The gritstone (greywacke) produced at Dry Rigg is known as being nationally important for its skid-resistant properties in road building, with Dry Rigg being one of 15 sites in England and Wales that can produce stone to a high PSV. (Note: Polished Stone Value - PSV is the measure of how skid-resistant the stone is.) The stone worked at Dry Rigg is part of the Horton Formation, a gritstone laid down in the Silurian period, and typically rates at 65 in its PSV. Previous uses of stone from the Combs Thorn (Dry Rigg) quarry area was as a flagstone, with the area being noted for its "blue flag and slate stones". The abundance of this rock led to a proposal to construct a canal between Settle and Lancaster in 1774, though this did not come to fruition. Dry Rigg is one of four quarries in the Yorkshire Dales National Park that produces High Specification Aggregate (HSA), the others being Horton Quarry, Ingleton Quarry, and Arcow Quarry, the last of which is located close to Dry Rigg.

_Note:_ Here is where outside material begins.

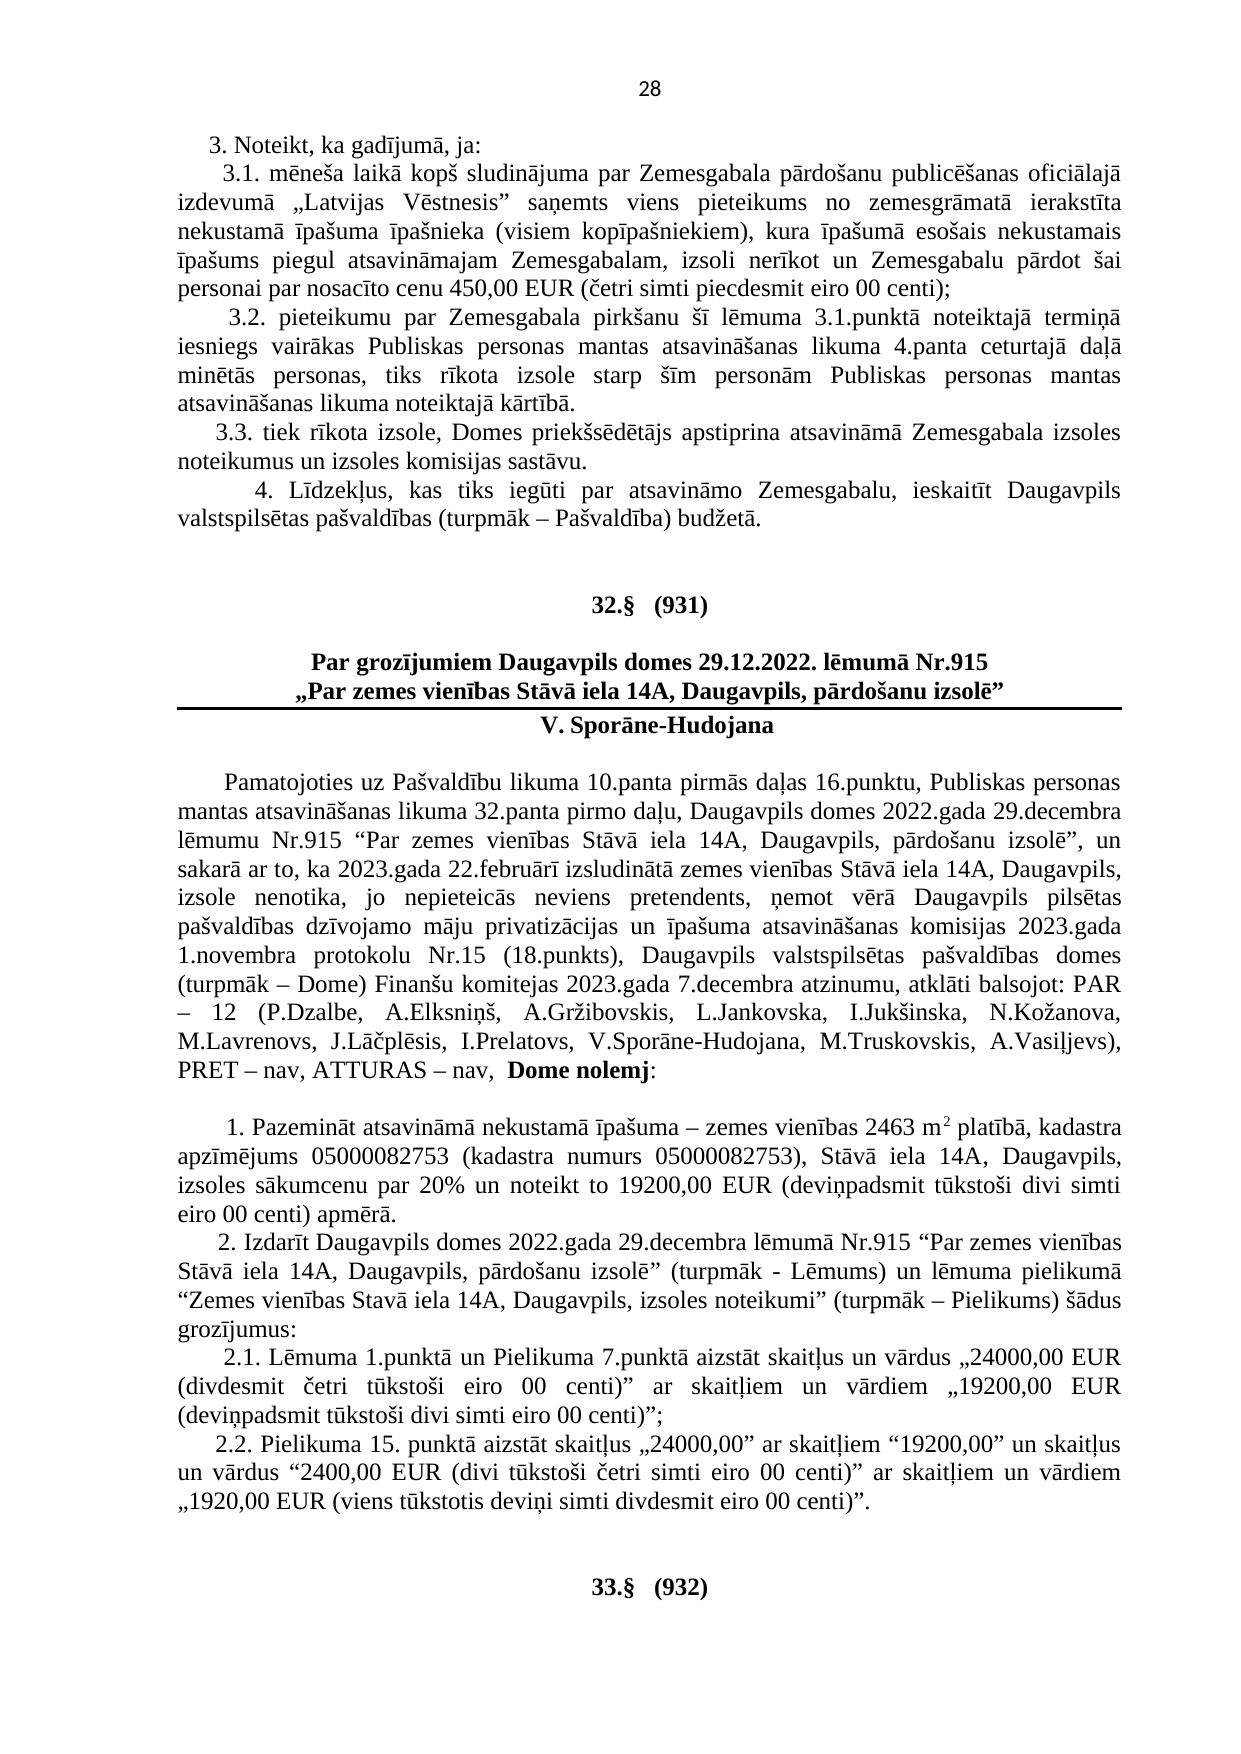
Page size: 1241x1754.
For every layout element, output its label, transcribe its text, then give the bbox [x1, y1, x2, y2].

Since its opening in 1938, stone from Dry Rigg has been used in the road-building programme that was ongoing through Britain at that time. The owners abandoned the quarrying of flagstones in favour of crushed rock. Aggregate from Dry Rigg has been used for surfacing runways at Manchester Airport and the Falkland Islands, both carriageways of the M6 at Tebay in 1971, the Newbury Bypass in Berkshire, and at airstrips in the Orkney Isles. The quarry covers an area of 26 hectare and was 98 m deep in 2021. In 2016, the connection to the Settle-Carlisle Line was reopened to Arcow Quarry. This allows for half the output from Arcow and Dry Rigg to be railed away from the quarries rather than trucks on the roads through the dales. As the quarry is situated in Upper Ribblesdale, the normal route out was via the B6479 road through the dale. The opening of the rail link is estimated to have cut an annual average of 16,000 lorry journeys from the local road system.

The quarry is worked by blasting, then crushing the rock, which yields 20,000 tonne on average per year. Output permissions from the quarry have dropped significantly since 2013, with the typical output from 2011 and 2012 being 320,000 tonne and 260,000 tonne respectively. In 2021, planning permission was extended for the quarry with over 4,000,000 tonne of gritstone expected to be quarried over the 13 years from 2022, allowing restoration in 2035. Afterwards, water will be allowed to fill the 225 m quarry, which is expected to become full some 30 years later. However, the quarry extension plan was left undetermined by a High Court ruling in 2023, which stated that "...the [Yorkshire Dales National Park] Authority had failed to consider the impact of the development of the intrinsic character of the Yorkshire Dales National Park." The appeal to extend the life of the quarry will go before another planning committee meeting in April 2023.

==Owners==
- 1938 – Walker
- c. 1940 George Greenwood
- 1964 – Redland
- 1998 – Lafarge Aggregates
- 2015 – Tarmac (CRH)

==Local environment==
The quarry lies adjacent to Swarth Moor SSSI, a bog moorland that was previously cut for fuel. Swarth Moor is noted for its butterfly species, of which 16 different types have been observed, including the Small pearl-bordered fritillary, with Swarth Moor being a key site for this species in the Yorkshire Dales National Park. Dust from the quarrying process has altered the hydrology of Swarth Moor, leading to it drying out in the process. Natural England re-wetted the site in 2019, improving the site for great-crested newts and raining the footpath that runs between Swarth Moor and Dry Rigg. The quarry itself is host to over 20 species of birds, includes ravens, sand martins, and lapwings.